Valeant Pharmaceuticals

  • Research Scientist, Toxicology (Nonclinical)

    Location US-NY-Rochester
    Job ID
    10628
    Category
    R&D
    Pos. Type
    Full Time
  • Overview

    Valeant Pharmaceuticals International, Inc. is a diverse pharmaceutical company that is committed to focusing on our key stakeholders while delivering consistently high performance. Our values provide the overall direction for our company, and provide us with the tools necessary to rise to any challenge by leveraging our collective hard work and effort along with our unwavering competitive spirit. These values help us set goals based on our organization’s potential and what we hope it will become.

     

    • Support Surgical and Vision Care projects related primarily to product life cycle management activities and to a lesser extent to product development activities.
    • Assist in activities related to the management of relevant standards and regulations.
    • This position works with Regulatory Affairs, Formulations, Quality, Analytical Chemistry and Project Management team members providing nonclinical toxicology expertise.
    • The Research Scientist will be skilled in data analysis and interpretation.

     

    Individual contributor to product life cycle management activities and to a lesser extent to product development activities.

     

    Competencies:

    • Business impact: Toxicologist with strong emphasis on surgical products contact lens formulation, polymerization and processes. 
    • Organizes and carries out work on projects under the mentorship of a Senior Research Scientist or Principal Scientist.
    • Scope of impact: Assists with assessments of impact on biocompatibility related to product changes for multiple business units.
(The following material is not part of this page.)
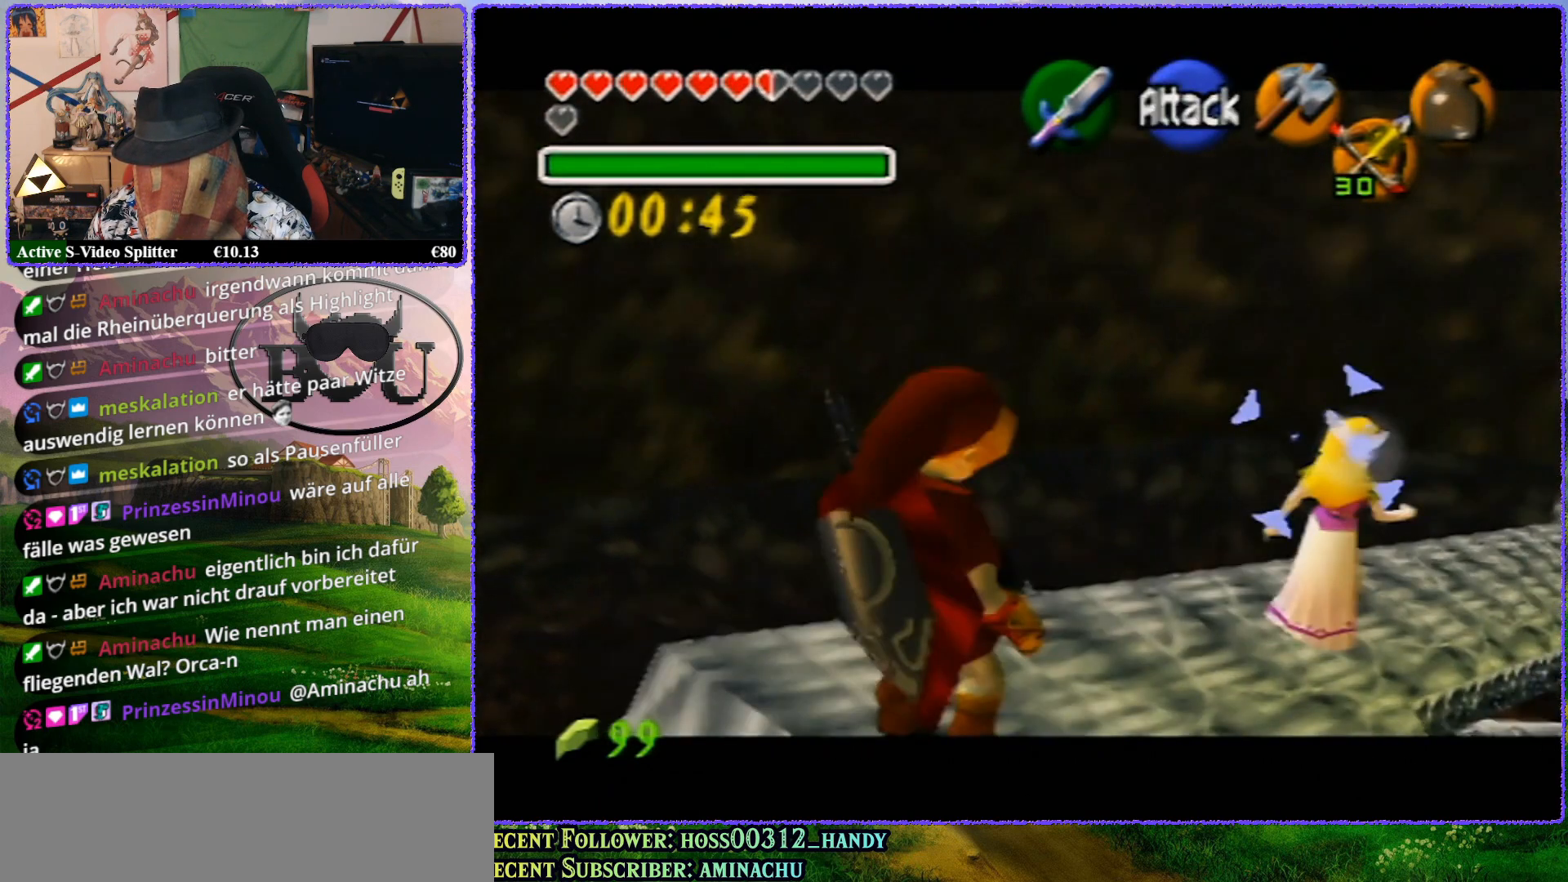
{"buttons": ["Z"], "left_stick": "up", "events": [[183, "left_stick", "up"]]}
Assists with execution of regulatory activities related to the nonclinical function.  Develops and implements processes, procedures and documents to assist streamline nonclinical safety activities.
    • Level of empowerment: Execution of tasks.  To a lesser extent, empowered to refine and improve execution
    • Scope of impact: Makes team or project recommendations

    Responsibilities

    • Evaluate available data (e.g. test reports, literature) to determine the impact of changes to the established biocompatibility of currently marketed products per ISO 10993.
    • Design and execution of nonclinical studies primarily to support Surgical and Vision Care life cycle management projects but also development projects.
    • Conduct safety assessments and evaluations of individual chemicals and final devices per the requirements of ISO 10993-1, European Union (EU) Medical Device Regulation 2017/745 and other applicable standards and regulations.
    • Act as a Subject Matter Expert (SME) for ISO and other standards related to the nonclinical group.
    • Conduct gap assessments of ISO standards comparing newly released to recently withdrawn sections.  
    • Conduct gap assessments of products evaluating the reports and documents establishing the biocompatibility of the device with the current regulatory requirements.
    • Assist Regulatory Affairs with periodic updates to Technical Files to support EU recertifications.
    • Assist with routine departmental document archiving activities and those needed to support regulatory submissions
    • Able to travel for CRO study monitoring and professional conferences
    • Key Relationship: R&D organizations (Regulatory Affairs, Formulations, Quality, Analytical Chemistry, Project Management, etc.), Procurement, Engineering, external CROs.

    Qualifications

    • Degree in Pharmacology, Toxicology, Regulatory Affairs or related discipline.
    • MS with a minimum of 2 years; BA/BS with a minimum of 3 years or a PhD. with 0 – 2 years experience in Nonclinical (i.e., toxicology) setting and/or Regulatory Affairs
    • Knowledgeable in global regulations (e.g., US FDA, EU, Japan MHLW) related to medical devices.
    • Knowledgeable in global standards (e.g., ISO 10993 series) and compendia (e.g. USP, JP,EP) related to medical devices.
    • Knowledgeable and experienced in US FDA Design Control and Change Control requirements.
    • Experience in design, implementation and data analysis of in vitro and in vivo biocompatibility/ toxicology studies to support medical device development for global registration.
    • Basic understanding of good laboratory practice (GLP) regulations.
    • Experience in conducting gap assessment of global standards.
    • Experience in writing safety assessments, researching literature and toxicology database resources, and summarizing information
    • Special Skills:  Computer Literacy with skills in Microsoft Excel, Word, Project and PowerPoint. Strong Communication, Organization, Report Writing, and Presentation skills a must. 
    • Must be able to develop working relationships with various internal core competencies, manage outside suppliers, influence others outside of their immediate control and lead team members
    • Breadth of Expertise: General assignments, project management within function, individual contributor.
    • Problem Solving: Conceives solutions and applies to solve problems of medium complexity with independence.
    • Customer focus: Experience working with internal customers and with external vendors (e.g., CROs)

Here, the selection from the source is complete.